- [ACTIVITY A]
From the Thanksgiving leftovers post below, extract the stretch from "That’s right. I" through "cold, it’s delightful.".
- [ACTIVITY B]
Answer these questions using the Thanksgiving leftovers post below:
(i) Besides brie and pecans, what goes on the toasted bread?
(ii) When did snow first fall in Minnesota that year?
(iii) What are the potato cakes dredged in before cooking?
- [ACTIVITY C]
According to the Thanksgiving leftovers post below, why does the writer like chopped turkey with apples and nuts? Answer in one to three sentences.

That’s right. I make a mountain of stuffing with the sole purpose of having plenty on hand to eat cold, straight from the bowl. Tell me I am not the lone oddity about this. Another delicious and gratifying treat with leftovers? Good bread, toasted and topped with slices of brie, a smear of cranberry relish and some pecans. Warm or cold, it’s delightful.

And speaking of cold…..

We’ve had snow already in Minnesota, thick on the gold leaves of early October and wholly unwelcome at the beginning of our beautiful Autumn. To wake up to this dusting was not such a surprise, but it seemed far more acceptable running after the heels of Thanksgiving, pushing November off the calendar. Even a light snowfall looks far more natural when viewed among the bare and spidery (almost) December landscape.

What else can be accomplished on a post Thanksgiving Sunday? Griffin will be certain to plop on the sofa with the NFL. I may be powerless to join him in my lethargy. A good cardio pumping hike might be best though, before succumbing to a languid Sunday afternoon. I’ll be thinking of leftover magic too. What are some of your favorite ‘second meal’ options when faced with the remains of your turkey, stuffing and potatoes? I like to make potato cakes. Form a handful of cold mashed potato into a cake and dredge them in seasoned flour. Heat butter in a small skillet and cook the potato cake until a brown crunchy crust has formed on one side, then carefully flip it over and brown the other side. It’s so not healthy but it fills your tummy in a comforting and warm way, kind of like I feel when my big brother embraces me. With a poached egg on top, it’s a breakfast of late November, and like a brotherly familial greeting, perfect in every way. I like chopped turkey and apples together, the sweet crunch against the mellow meat, maybe a bit of dijon mustard mixed in with some nuts for a good salty crunch. We’ve already established that I can pick handfuls of stuffing out of the bowl until I sigh deeply in my satiety. There likely will be soup, probably tomorrow. And even though I saw plenty of second helpings for my perfectly roasted carrots, I did notice there was a small container of those remaining as well. The bread box is stuffed too. I am a happy, albeit tired gal.

- [GIVEN INFORMATION]
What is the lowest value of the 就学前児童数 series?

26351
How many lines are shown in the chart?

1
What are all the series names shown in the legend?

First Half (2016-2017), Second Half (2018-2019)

- [YOUR RESPONSE A]
That’s right. I make a mountain of stuffing with the sole purpose of having plenty on hand to eat cold, straight from the bowl. Tell me I am not the lone oddity about this. Another delicious and gratifying treat with leftovers? Good bread, toasted and topped with slices of brie, a smear of cranberry relish and some pecans. Warm or cold, it’s delightful.

- [YOUR RESPONSE B]
(i) A smear of cranberry relish.
(ii) In early October.
(iii) Seasoned flour.

- [YOUR RESPONSE C]
The sweet crunch of the apples plays against the mellow turkey meat. The nuts, mixed in with a bit of dijon mustard, add a good salty crunch.